The tax authority indicated that the Applicant’s position is incorrect because the expenses for the purchase of shares will become tax deductible at the time of their disposal. In the analysed case it will be October 2020, when the sale of shares to Z sp. z o.o. took place, and not at the time of payment of their purchase price, which is likely to take place in 2021 – which is already after the sale of the shares. Therefore, it is irrelevant in this case that the payment of the remaining amount will be made already after the further sale of those shares. The tax authority pointed out that the term “acquisition expenses” should be understood in such a way that the tax deductible costs include expenses which directly condition the acquisition of shares. Thus these will be such expenses without which an effective acquisition of shares would not be possible. Importantly, it is not necessary to incur such expenses in the sense of payment (cash basis) in order to recognize the tax deductible costs, because the CIT Act indicates that, as a rule, a sufficient prerequisite for recognizing such costs is the obligation to pay.

6. Maintaining a blog to provide advertising services may be within the scope of a business activity

On 11 August 2021 The Provincial Administrative Court (PAC) in Olsztyn issued a judgment (sign. I SA/Ol 473/21) in which it found that starting a business activity in the field of advertising and media by running a lifestyle blog where advertisements and sponsored articles will be placed for a fee is within the scope of business activity. Since this may lead to revenue from rental of advertising space or publication of paid articles, the generation of such revenue should be associated with the necessity to incur expenditures constituting costs under the principles set out in Article 15 (1) of the CIT Act.

The case concerned a future event in which a company operating as a courier broker, acting as an intermediary between the client and the courier, planned to start a lifestyle blog the purpose of which (as the company emphasised) would be to intensify its services and to advertise its existing business. The subject matter of the lifestyle blog is to be broad in order to attract the widest possible group of potential clients. Among other things, it is to cover fashion, travel, cooking, gadgets, cars and sports. The activities undertaken on the blog will include reviews of cultural events, tests of purchased products, reports from tourist trips, posting advertisements and writing sponsored articles.

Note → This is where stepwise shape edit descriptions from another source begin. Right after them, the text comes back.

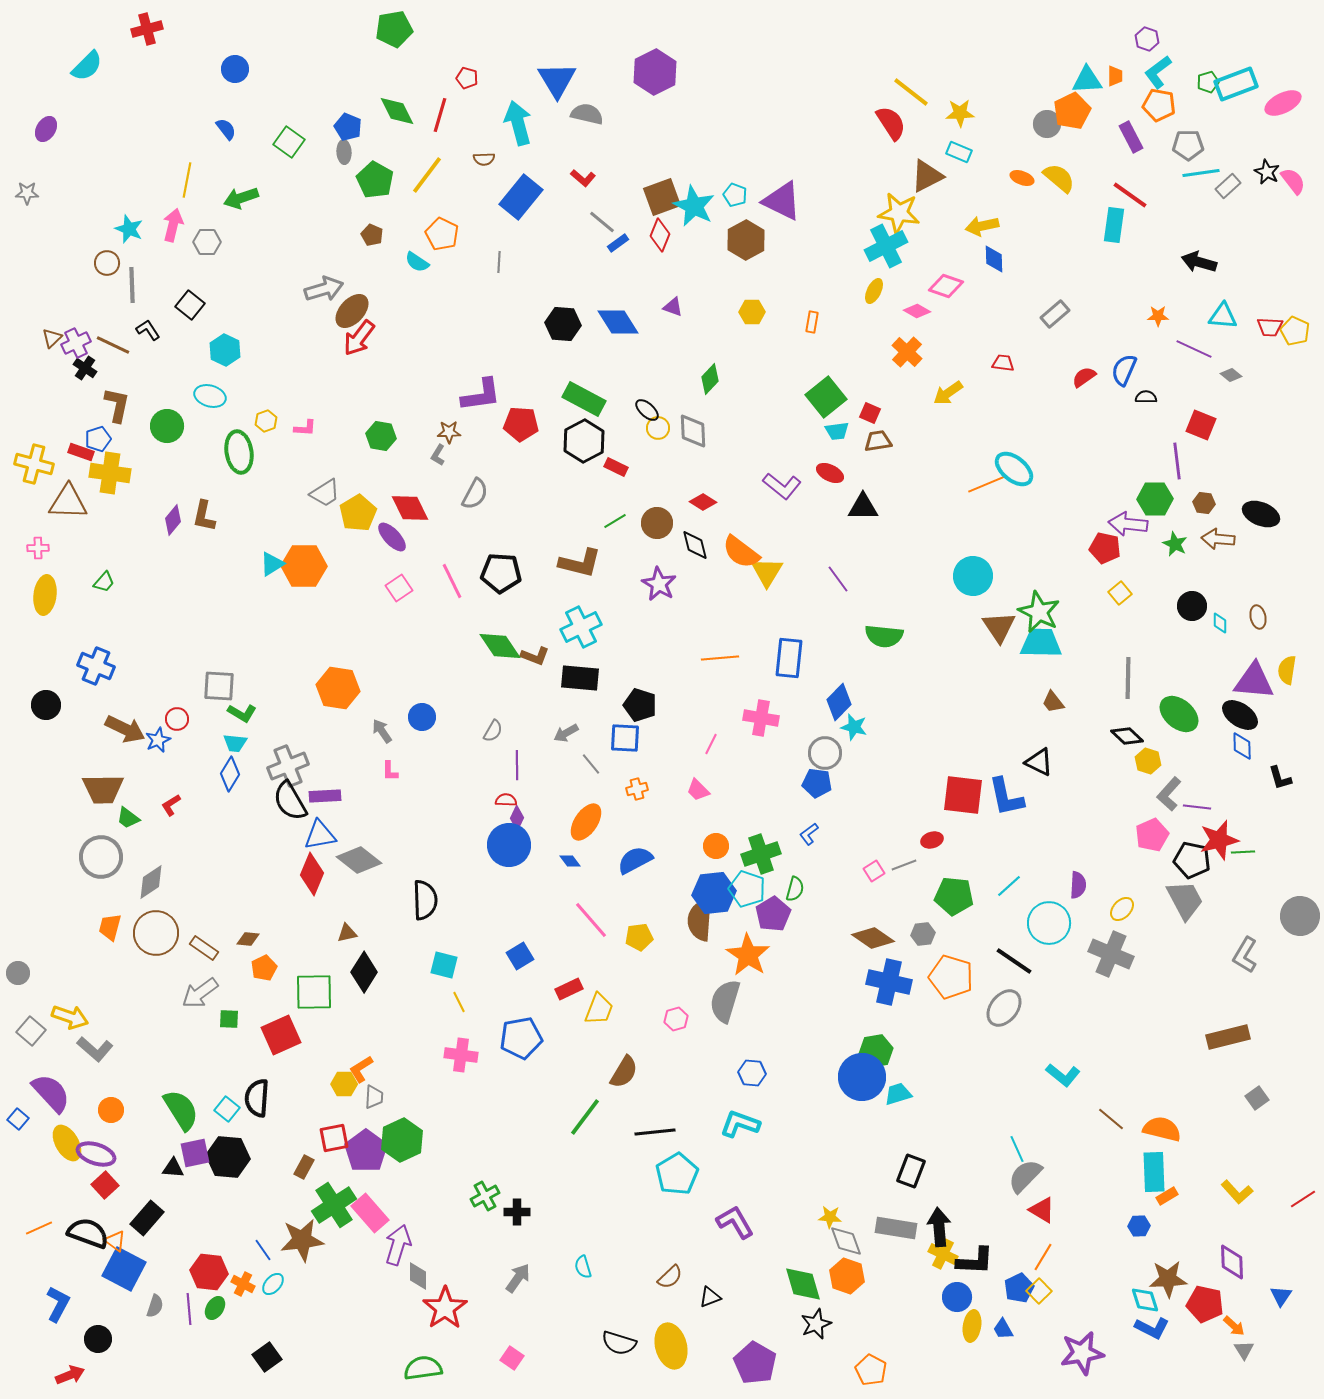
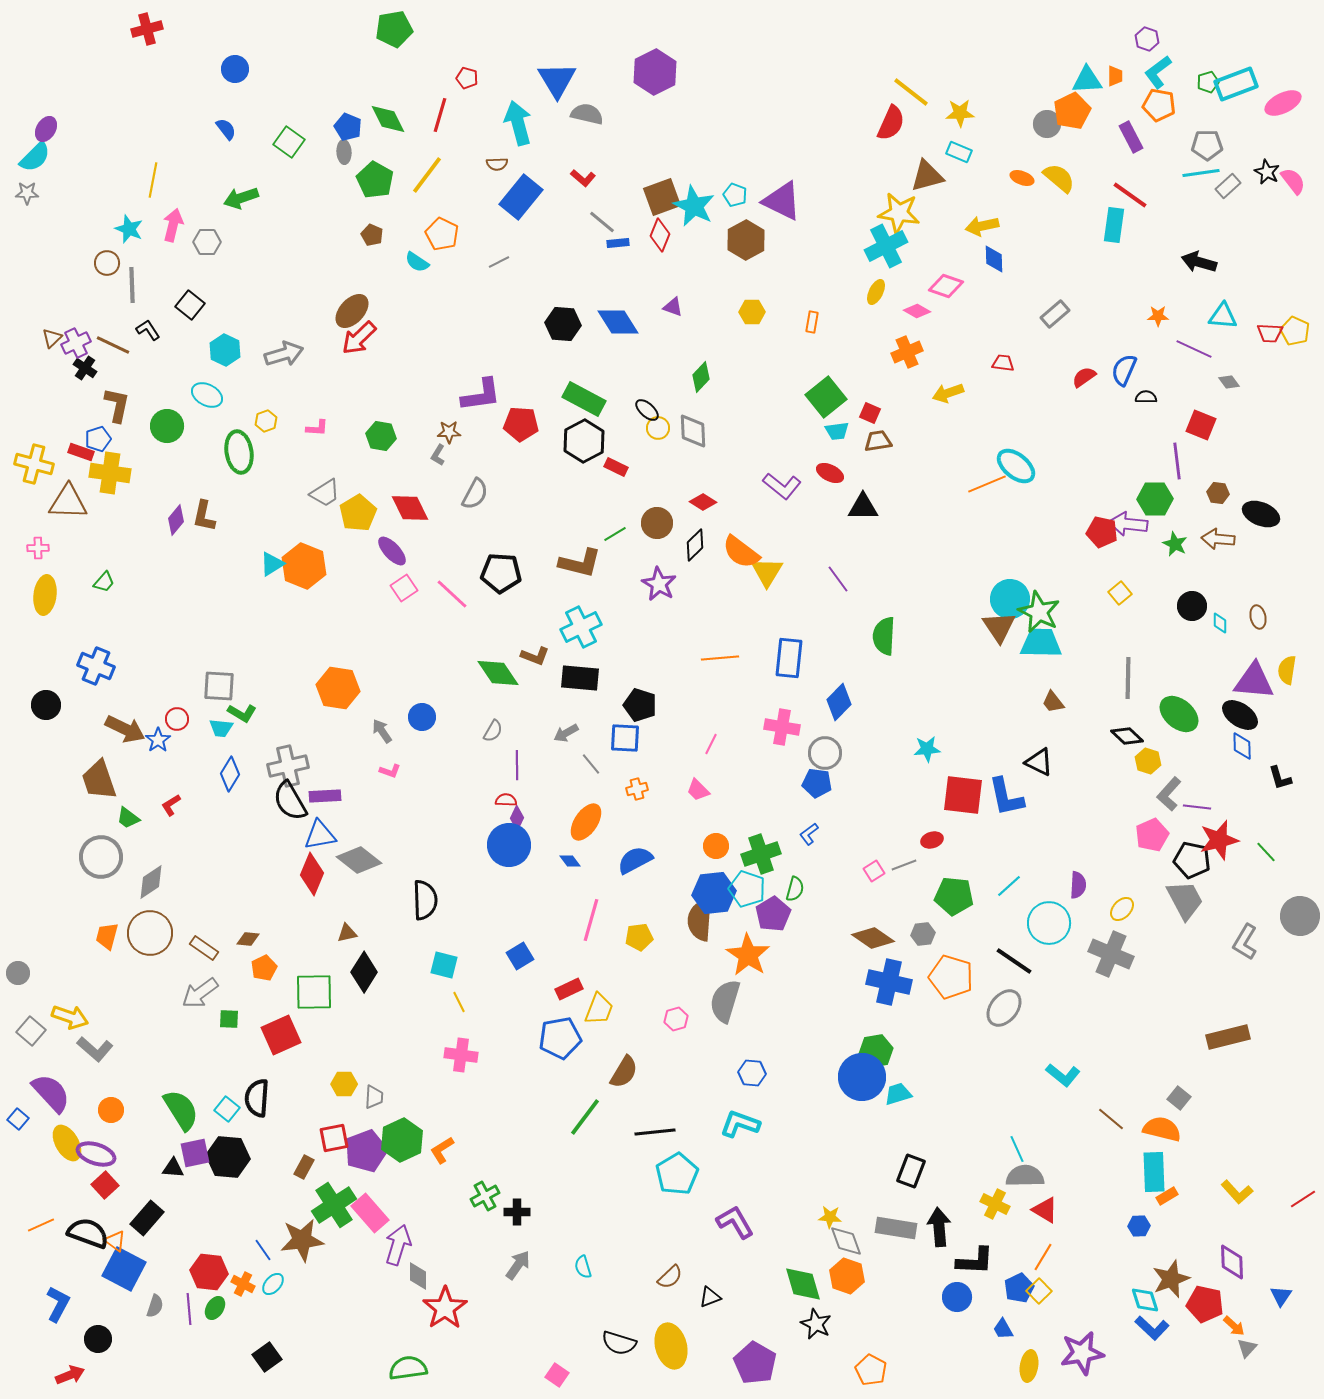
cyan semicircle at (87, 66): moved 52 px left, 91 px down
green diamond at (397, 111): moved 9 px left, 8 px down
red semicircle at (891, 123): rotated 57 degrees clockwise
gray pentagon at (1188, 145): moved 19 px right
brown semicircle at (484, 159): moved 13 px right, 5 px down
brown triangle at (927, 176): rotated 12 degrees clockwise
yellow line at (187, 180): moved 34 px left
blue rectangle at (618, 243): rotated 30 degrees clockwise
gray line at (499, 262): rotated 60 degrees clockwise
gray arrow at (324, 289): moved 40 px left, 65 px down
yellow ellipse at (874, 291): moved 2 px right, 1 px down
red trapezoid at (1270, 327): moved 6 px down
red arrow at (359, 338): rotated 9 degrees clockwise
orange cross at (907, 352): rotated 24 degrees clockwise
gray diamond at (1231, 375): moved 2 px left, 7 px down; rotated 15 degrees clockwise
green diamond at (710, 379): moved 9 px left, 2 px up
yellow arrow at (948, 393): rotated 16 degrees clockwise
cyan ellipse at (210, 396): moved 3 px left, 1 px up; rotated 12 degrees clockwise
pink L-shape at (305, 428): moved 12 px right
cyan ellipse at (1014, 469): moved 2 px right, 3 px up
brown hexagon at (1204, 503): moved 14 px right, 10 px up
purple diamond at (173, 520): moved 3 px right
green line at (615, 521): moved 13 px down
purple ellipse at (392, 537): moved 14 px down
black diamond at (695, 545): rotated 60 degrees clockwise
red pentagon at (1105, 548): moved 3 px left, 16 px up
orange hexagon at (304, 566): rotated 21 degrees clockwise
cyan circle at (973, 576): moved 37 px right, 23 px down
pink line at (452, 581): moved 13 px down; rotated 21 degrees counterclockwise
pink square at (399, 588): moved 5 px right
green semicircle at (884, 636): rotated 87 degrees clockwise
green diamond at (500, 646): moved 2 px left, 27 px down
pink cross at (761, 718): moved 21 px right, 9 px down
cyan star at (854, 727): moved 73 px right, 22 px down; rotated 20 degrees counterclockwise
blue star at (158, 740): rotated 10 degrees counterclockwise
cyan trapezoid at (235, 743): moved 14 px left, 15 px up
gray cross at (288, 766): rotated 9 degrees clockwise
pink L-shape at (390, 771): rotated 70 degrees counterclockwise
brown trapezoid at (103, 789): moved 4 px left, 9 px up; rotated 72 degrees clockwise
green line at (1243, 852): moved 23 px right; rotated 50 degrees clockwise
pink line at (591, 920): rotated 57 degrees clockwise
orange trapezoid at (110, 927): moved 3 px left, 9 px down
brown circle at (156, 933): moved 6 px left
gray L-shape at (1245, 955): moved 13 px up
blue pentagon at (521, 1038): moved 39 px right
orange L-shape at (361, 1069): moved 81 px right, 81 px down
gray square at (1257, 1098): moved 78 px left; rotated 15 degrees counterclockwise
purple pentagon at (366, 1151): rotated 15 degrees clockwise
gray semicircle at (1025, 1176): rotated 45 degrees clockwise
red triangle at (1042, 1210): moved 3 px right
orange line at (39, 1228): moved 2 px right, 3 px up
yellow cross at (943, 1254): moved 52 px right, 50 px up
gray arrow at (518, 1278): moved 13 px up
brown star at (1168, 1279): moved 3 px right; rotated 18 degrees counterclockwise
black star at (816, 1324): rotated 24 degrees counterclockwise
yellow ellipse at (972, 1326): moved 57 px right, 40 px down
blue L-shape at (1152, 1328): rotated 16 degrees clockwise
gray triangle at (1244, 1350): moved 3 px right, 2 px up; rotated 15 degrees clockwise
pink square at (512, 1358): moved 45 px right, 17 px down
green semicircle at (423, 1368): moved 15 px left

The company argued that expenses related to the above activities, such as tickets, visits to restaurants and cosmetic restaurants, tourist trips or products for testing meet the definition of deductible expenses under Article 15 of the CIT Act. The director of the National Tax Information recognized the company’s position as incorrect, stating that the dissemination of lifestyle information does not bring any benefits to the business because the popularity of a blog is affected by the quality of the entries themselves and not by the expenses incurred for this purpose. Additionally, creating such entries with opinions and information is not connected with the company’s advertising activity conducted so far and planned, thus the company’s actions do not meet the conditions indicated by the legislator in art. 15 (1) of the CIT Act.

The company challenged this interpretation and the PAC in Olsztyn ruled in favour of the taxpayer. The court held that a blog is only a tool for purchase of advertisements, therefore the subject matter of the blog does not have to be consistent with the business activity. It is only meant to attract a wide range of recipients in order to find people willing to place advertisements on the blog or sponsor articles. The expenses used to make the blog entries more attractive are thus directly related to generating revenue from blog advertising. In the Court’s view, if the expenses incurred contribute to a review or article on a blog that offers rental advertising space, they may be considered expenses.

However, if the selected person watches a performance or consumes a meal and fails to post a review on the blog despite the obligation under his or her job, the expenses may be questioned by the tax authorities.